*WRITTEN INSTRUCTION 1:* Please reproduce word for word the lines of the records, starting at the line containing "Rendered at 1654 by 1241 pixels." and ending at the line containing "text_box ソート済Tb1 [1160, 115, 1339, 164]".

# tls22 PS Members Weather Thread



## toby4492 (Dec 28, 2005)

Here Tim will provide us his daily weather forcasts so everyone knows what to expect and can prepare for snow and ice events. And now for today's weather I present to you our in house weather expert Tim


----------



## JD Dave (Mar 20, 2007)

Oh great, make Tims head bigger then it already is.:realmad:


----------



## tls22 (Sep 30, 2007)

Why thankyou toby....look no further guys for ur update weather forcasts!

The upper-midwest prepare for avg temps this week, and some rain at the end of the week from gustav/ cold front that combine together. With this cold front coming threw around Thursday, fall like temps will take hold over the weekend! Prepare for some frost and freeze warnings over MN, WI, and Upper peninsula away from the lake!

*INFORMATION SUPPLIED:*

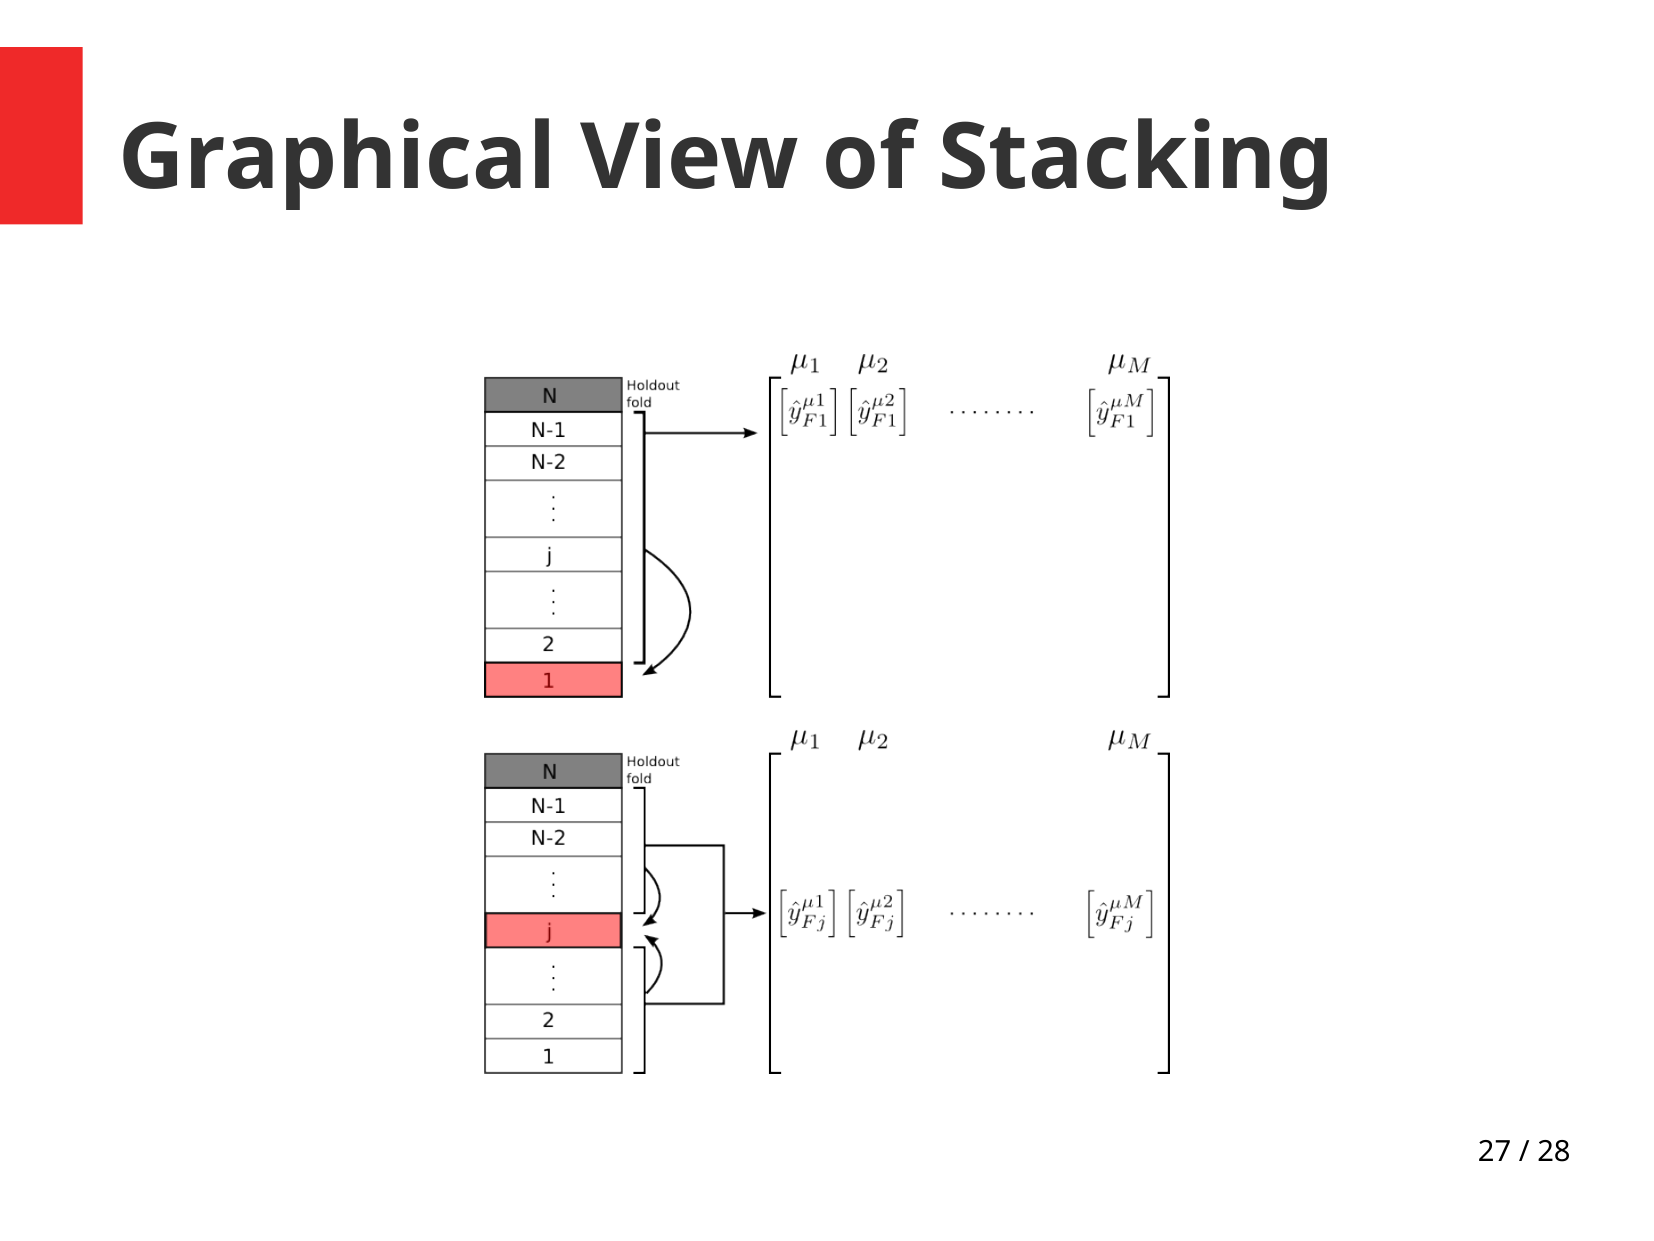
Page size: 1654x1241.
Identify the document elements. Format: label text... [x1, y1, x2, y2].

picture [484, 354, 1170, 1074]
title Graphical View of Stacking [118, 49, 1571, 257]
---
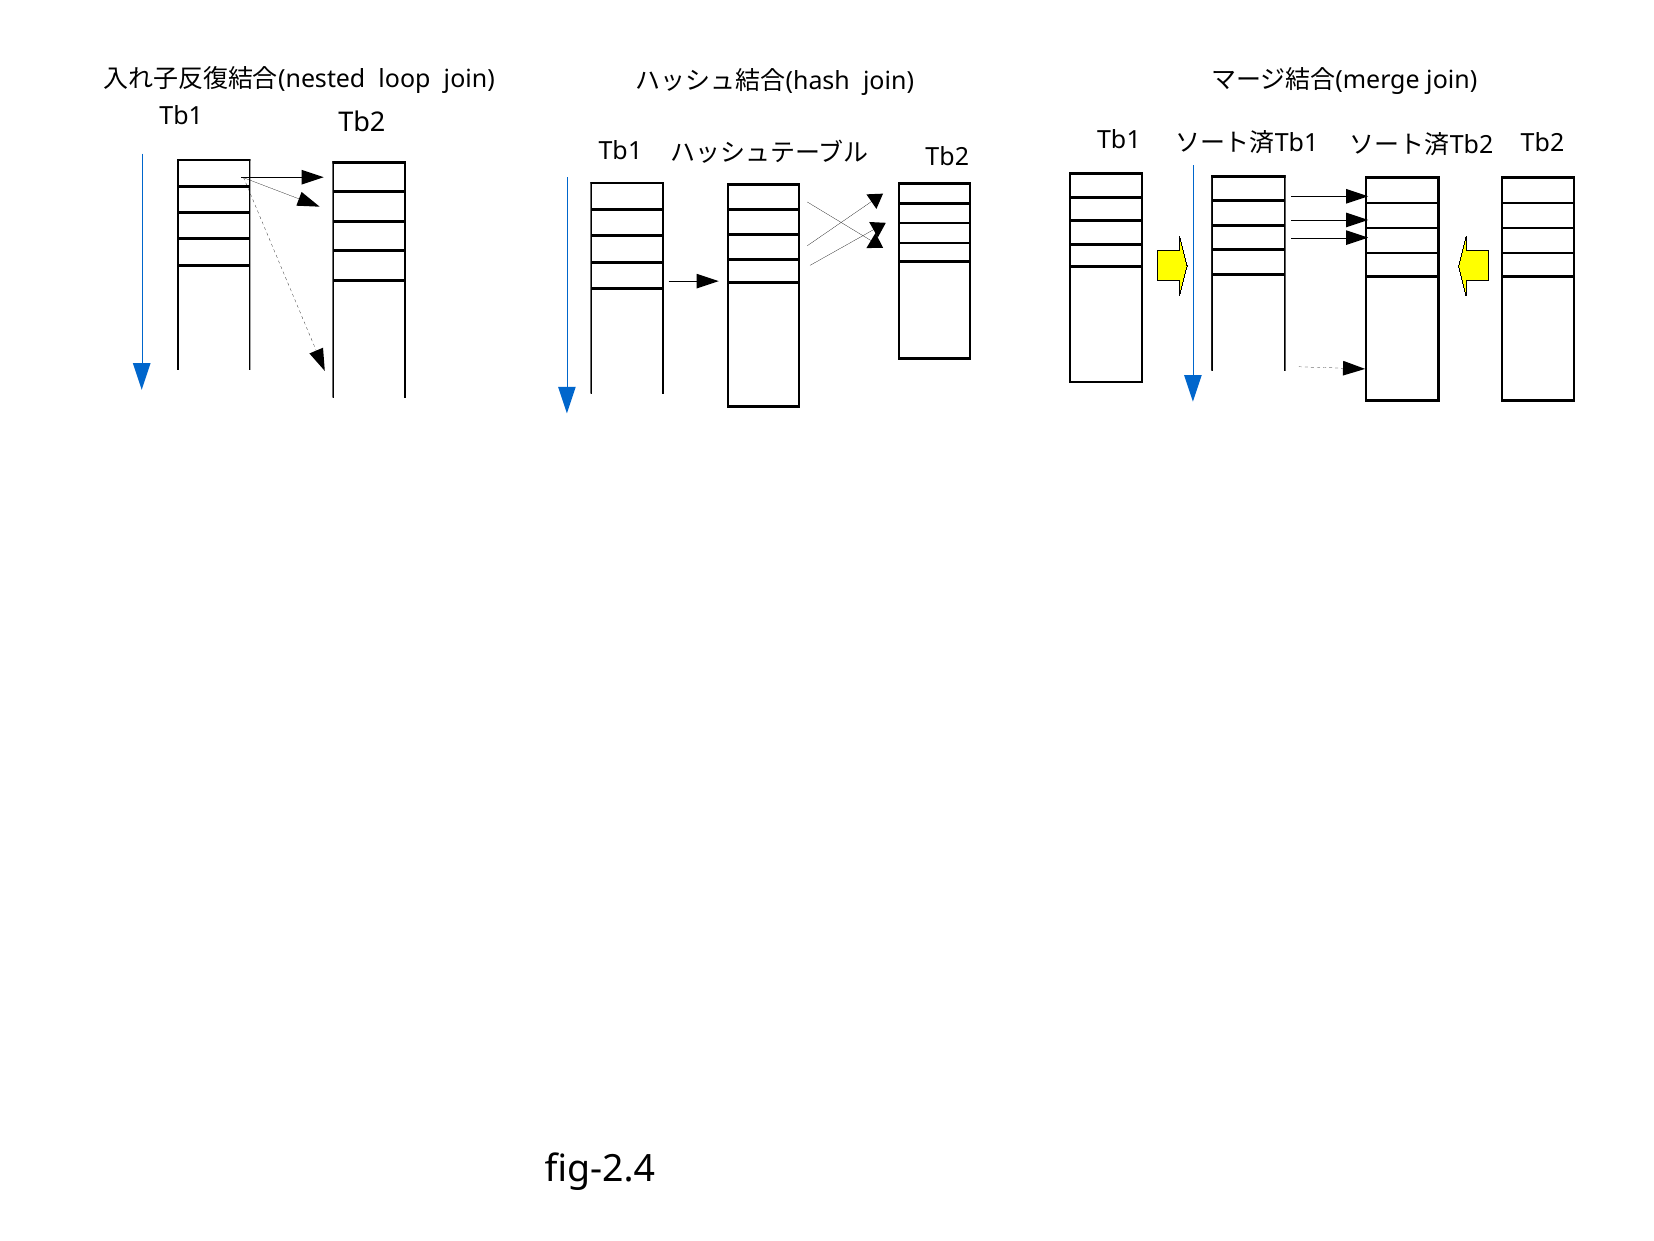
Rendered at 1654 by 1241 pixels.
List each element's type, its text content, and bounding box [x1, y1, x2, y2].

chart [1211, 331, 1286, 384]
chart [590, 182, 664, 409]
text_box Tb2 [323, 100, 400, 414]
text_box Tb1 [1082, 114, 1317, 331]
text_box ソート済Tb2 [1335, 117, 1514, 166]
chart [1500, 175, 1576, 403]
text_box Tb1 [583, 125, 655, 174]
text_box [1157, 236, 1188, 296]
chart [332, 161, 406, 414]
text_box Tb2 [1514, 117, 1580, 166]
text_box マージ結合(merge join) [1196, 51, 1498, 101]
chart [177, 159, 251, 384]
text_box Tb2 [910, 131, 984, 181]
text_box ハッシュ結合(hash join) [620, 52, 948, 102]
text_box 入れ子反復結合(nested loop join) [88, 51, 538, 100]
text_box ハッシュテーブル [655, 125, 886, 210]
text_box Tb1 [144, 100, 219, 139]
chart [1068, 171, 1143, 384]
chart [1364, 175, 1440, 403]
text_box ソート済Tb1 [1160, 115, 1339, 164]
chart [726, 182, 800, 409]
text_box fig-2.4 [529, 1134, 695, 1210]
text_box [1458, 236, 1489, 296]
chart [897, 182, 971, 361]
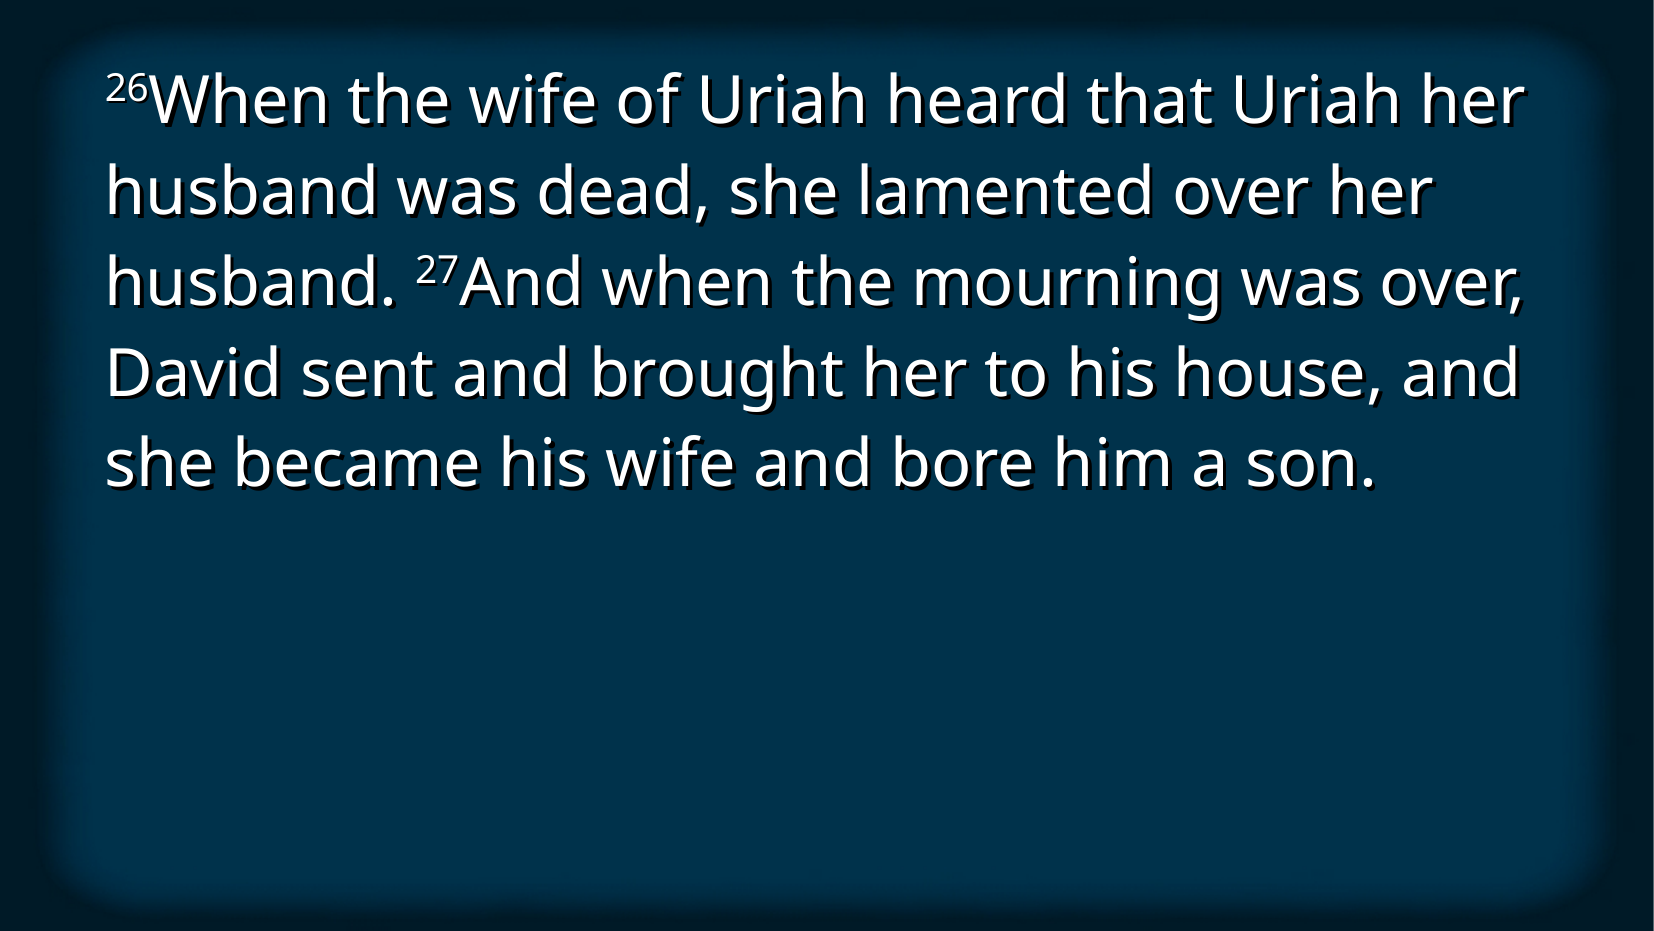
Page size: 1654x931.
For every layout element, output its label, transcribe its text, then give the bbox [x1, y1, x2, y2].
--
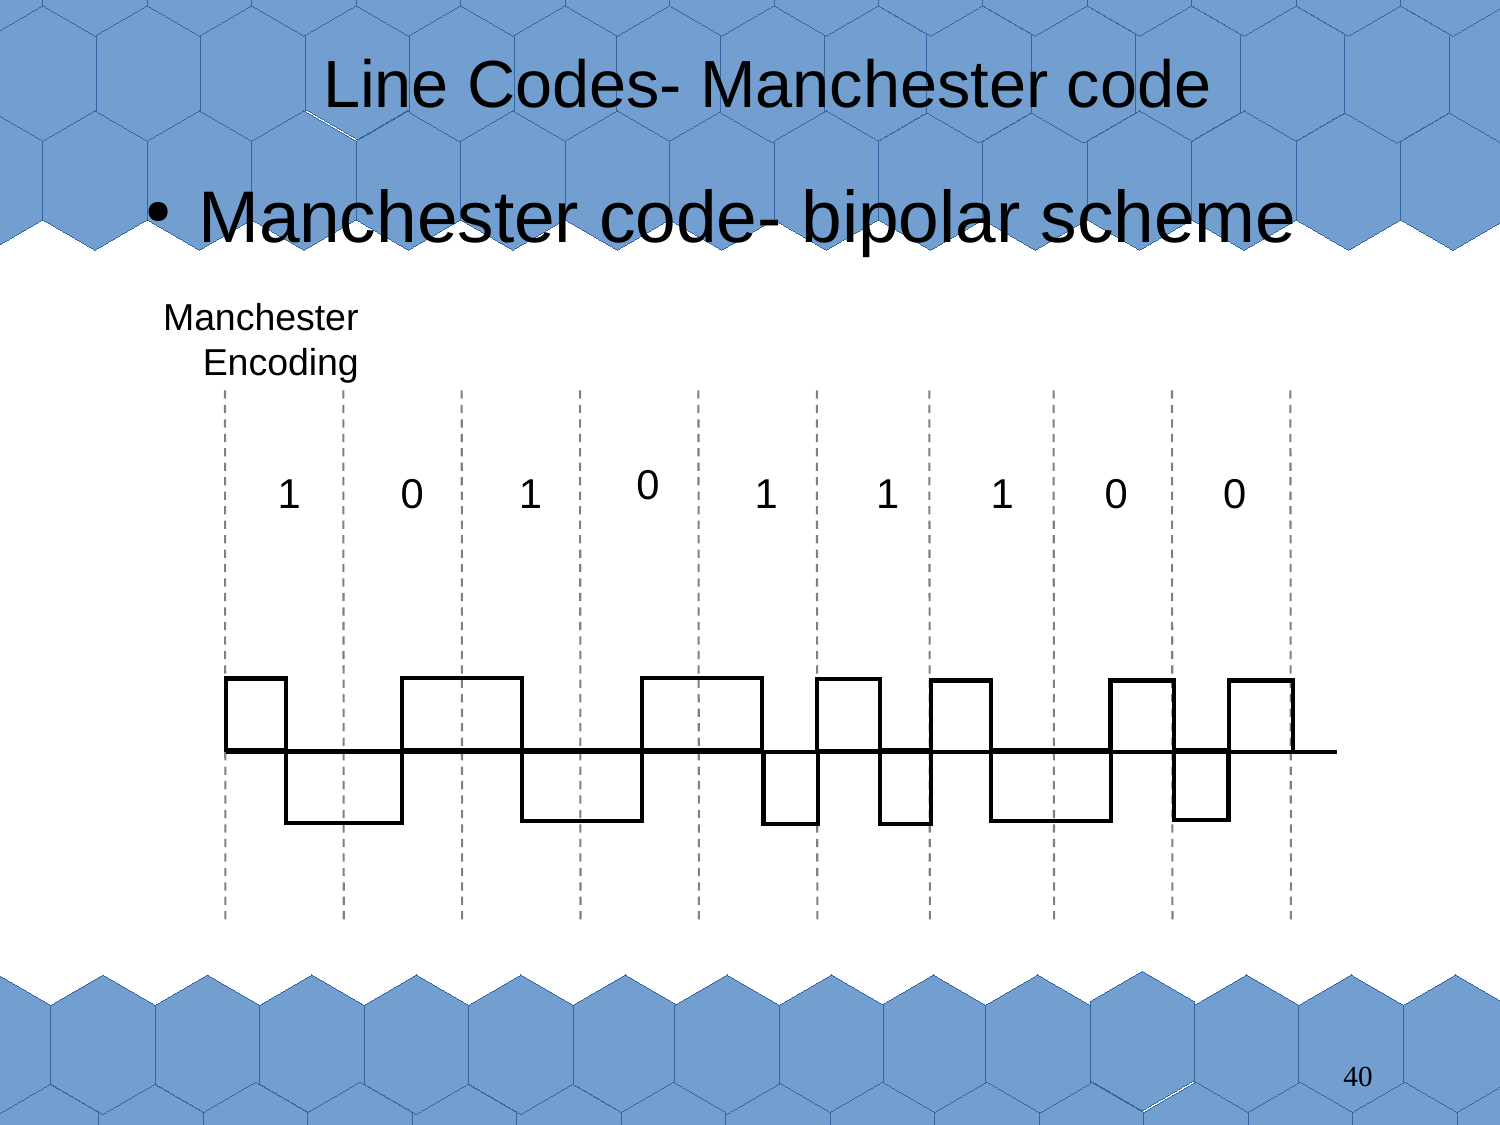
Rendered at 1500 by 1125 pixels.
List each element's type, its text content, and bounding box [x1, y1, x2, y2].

*WRITTEN INSTRUCTION 2:* In the weather thread, around which day is the cold front expected to come through?

*OUTPUT 1:*
Rendered at 1654 by 1241 pixels.
List each element's type, its text content, and bounding box [x1, y1, x2, y2].

chart [1211, 331, 1286, 384]
chart [590, 182, 664, 409]
text_box Tb2 [323, 100, 400, 414]
text_box Tb1 [1082, 114, 1317, 331]
text_box ソート済Tb2 [1335, 117, 1514, 166]
chart [1500, 175, 1576, 403]
text_box Tb1 [583, 125, 655, 174]
text_box [1157, 236, 1188, 296]
chart [332, 161, 406, 414]
text_box Tb2 [1514, 117, 1580, 166]
text_box マージ結合(merge join) [1196, 51, 1498, 101]
chart [177, 159, 251, 384]
text_box Tb2 [910, 131, 984, 181]
text_box ハッシュ結合(hash join) [620, 52, 948, 102]
text_box 入れ子反復結合(nested loop join) [88, 51, 538, 100]
text_box ハッシュテーブル [655, 125, 886, 210]
text_box Tb1 [144, 100, 219, 139]
chart [1068, 171, 1143, 384]
chart [1364, 175, 1440, 403]
text_box ソート済Tb1 [1160, 115, 1339, 164]

*OUTPUT 2:* Around Thursday.